───── Extracted records ─────
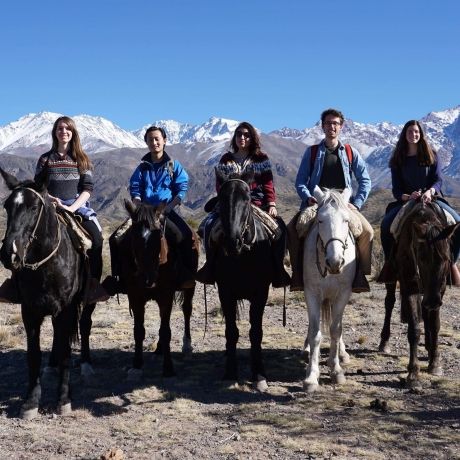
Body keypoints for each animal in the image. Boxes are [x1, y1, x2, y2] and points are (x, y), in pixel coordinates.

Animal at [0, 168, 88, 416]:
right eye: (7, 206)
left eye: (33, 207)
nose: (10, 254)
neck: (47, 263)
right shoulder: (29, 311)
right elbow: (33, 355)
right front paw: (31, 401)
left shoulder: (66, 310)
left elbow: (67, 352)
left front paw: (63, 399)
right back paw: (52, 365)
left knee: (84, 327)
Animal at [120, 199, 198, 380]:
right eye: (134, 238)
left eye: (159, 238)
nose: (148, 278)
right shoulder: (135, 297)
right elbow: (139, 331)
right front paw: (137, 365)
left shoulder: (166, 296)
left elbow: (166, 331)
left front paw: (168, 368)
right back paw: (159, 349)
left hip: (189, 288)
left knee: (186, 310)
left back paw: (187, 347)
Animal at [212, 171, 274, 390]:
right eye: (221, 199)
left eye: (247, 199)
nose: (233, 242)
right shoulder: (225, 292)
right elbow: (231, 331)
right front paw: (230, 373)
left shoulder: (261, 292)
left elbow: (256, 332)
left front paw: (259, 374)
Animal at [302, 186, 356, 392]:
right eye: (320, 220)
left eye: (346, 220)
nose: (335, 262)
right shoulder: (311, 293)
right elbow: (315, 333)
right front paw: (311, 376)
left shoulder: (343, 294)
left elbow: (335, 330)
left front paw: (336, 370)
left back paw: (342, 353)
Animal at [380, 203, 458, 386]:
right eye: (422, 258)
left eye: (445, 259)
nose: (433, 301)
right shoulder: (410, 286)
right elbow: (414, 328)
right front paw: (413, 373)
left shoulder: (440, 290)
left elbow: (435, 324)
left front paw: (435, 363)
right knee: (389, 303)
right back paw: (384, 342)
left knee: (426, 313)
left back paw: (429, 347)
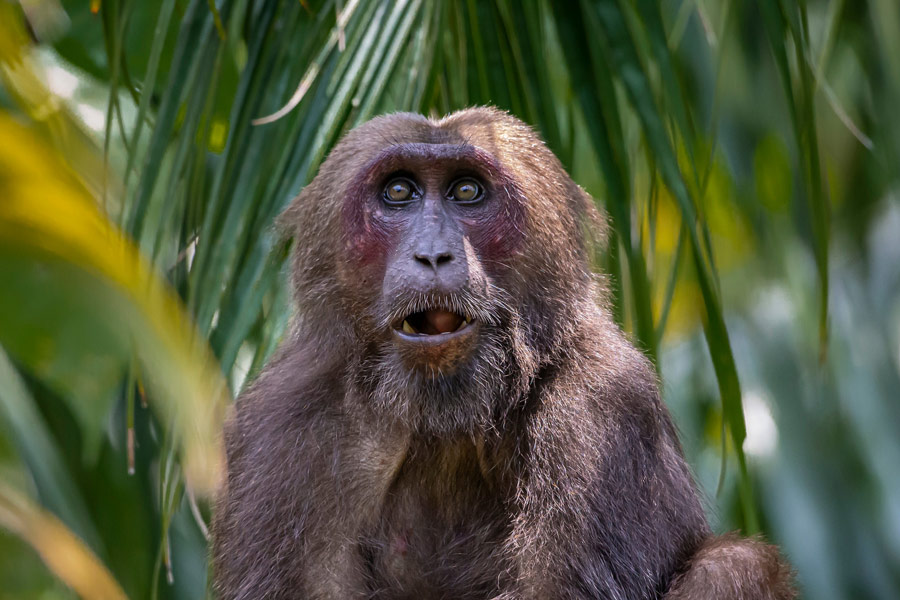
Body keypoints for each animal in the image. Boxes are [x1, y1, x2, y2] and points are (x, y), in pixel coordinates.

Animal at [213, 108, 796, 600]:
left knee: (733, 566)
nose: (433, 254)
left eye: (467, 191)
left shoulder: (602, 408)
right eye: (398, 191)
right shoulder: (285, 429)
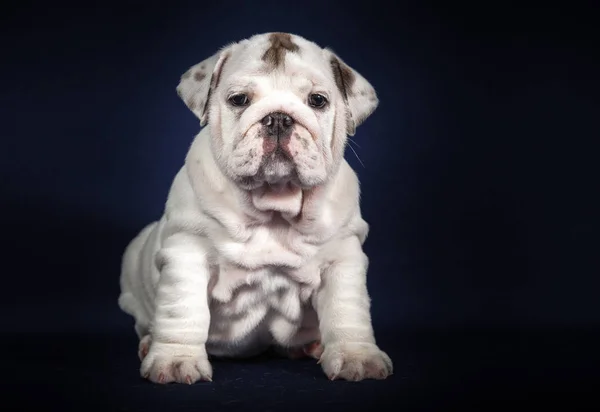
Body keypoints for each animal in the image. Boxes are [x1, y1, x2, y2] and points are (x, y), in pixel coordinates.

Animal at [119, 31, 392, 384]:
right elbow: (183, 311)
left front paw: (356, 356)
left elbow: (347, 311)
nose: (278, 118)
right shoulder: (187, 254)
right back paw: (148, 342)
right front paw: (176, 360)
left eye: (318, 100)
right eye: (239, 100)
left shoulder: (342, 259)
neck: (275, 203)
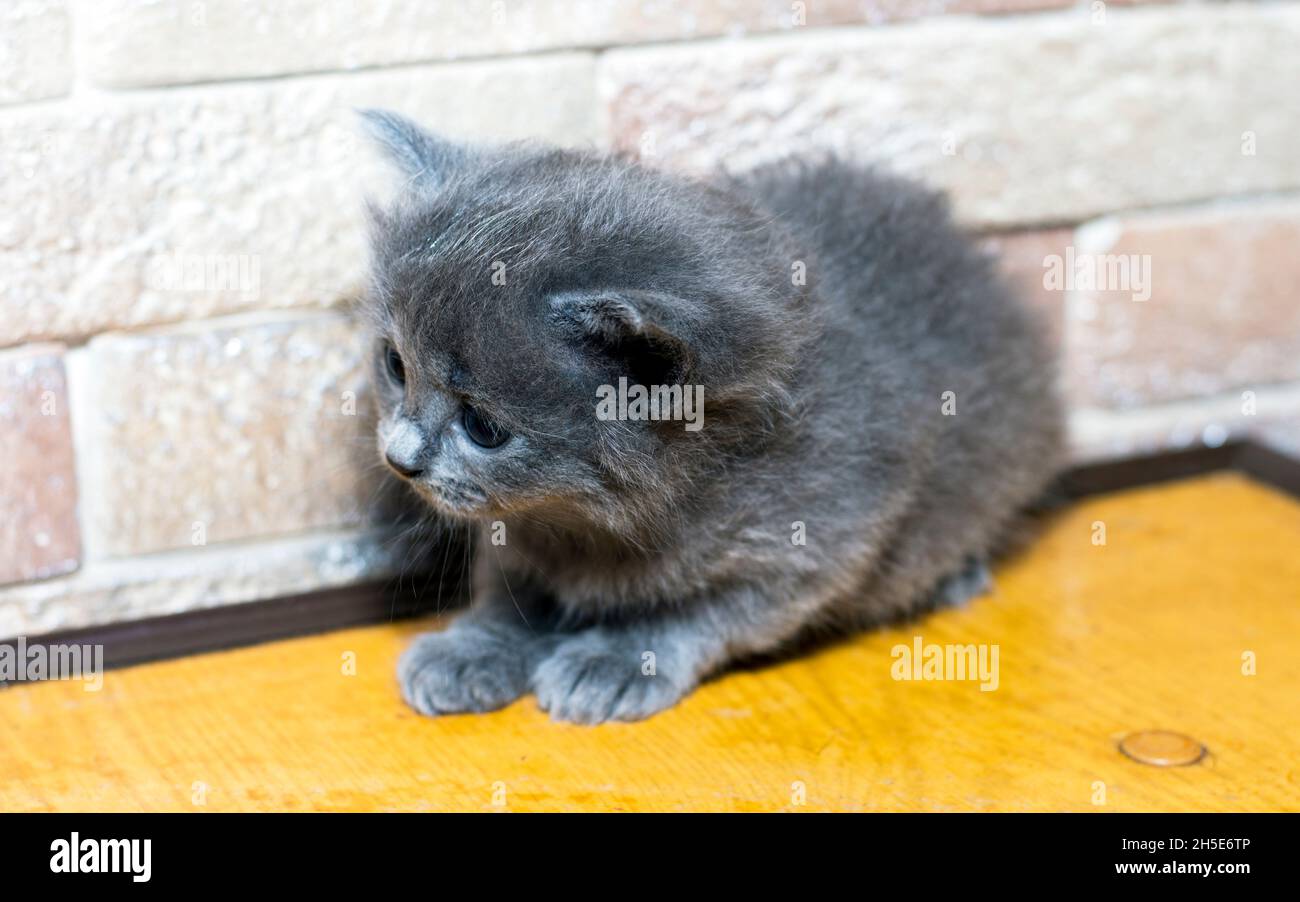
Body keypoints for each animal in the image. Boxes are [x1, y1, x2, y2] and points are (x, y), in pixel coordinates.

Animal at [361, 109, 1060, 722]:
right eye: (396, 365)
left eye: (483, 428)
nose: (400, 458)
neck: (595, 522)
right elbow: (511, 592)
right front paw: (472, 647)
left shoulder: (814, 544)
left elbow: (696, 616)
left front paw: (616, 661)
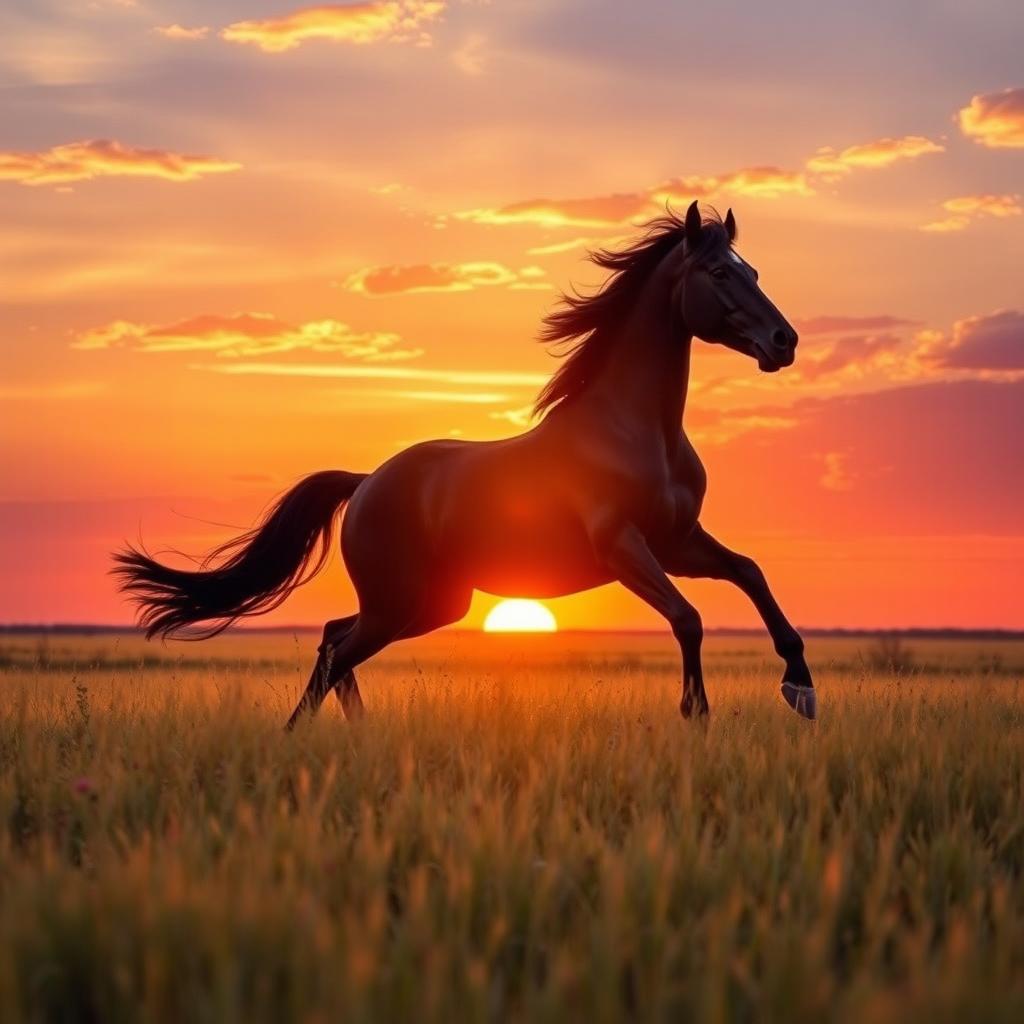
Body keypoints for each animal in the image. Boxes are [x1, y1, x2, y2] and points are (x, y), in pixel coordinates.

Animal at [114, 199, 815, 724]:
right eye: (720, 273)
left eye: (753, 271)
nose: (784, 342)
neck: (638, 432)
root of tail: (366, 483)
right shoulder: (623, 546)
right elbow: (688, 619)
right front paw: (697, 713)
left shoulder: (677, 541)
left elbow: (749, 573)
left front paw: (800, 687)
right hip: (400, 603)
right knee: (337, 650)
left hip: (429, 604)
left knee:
─────
* _Directions for this task_: Would you copy the lines above exactly, starting with the one that has "right front paw: (472, 647)" and ending with the one that has "left eye: (753, 271)", both included, without the pictures?

* _Task answer_:
right front paw: (472, 647)
left shoulder: (814, 544)
left elbow: (696, 616)
left front paw: (616, 661)
Body keypoints for each animal in the image. Boxes are [x1, y1, x2, y2] and points are (x, y), in pixel coordinates.

Animal at [114, 199, 815, 724]:
right eye: (720, 273)
left eye: (753, 271)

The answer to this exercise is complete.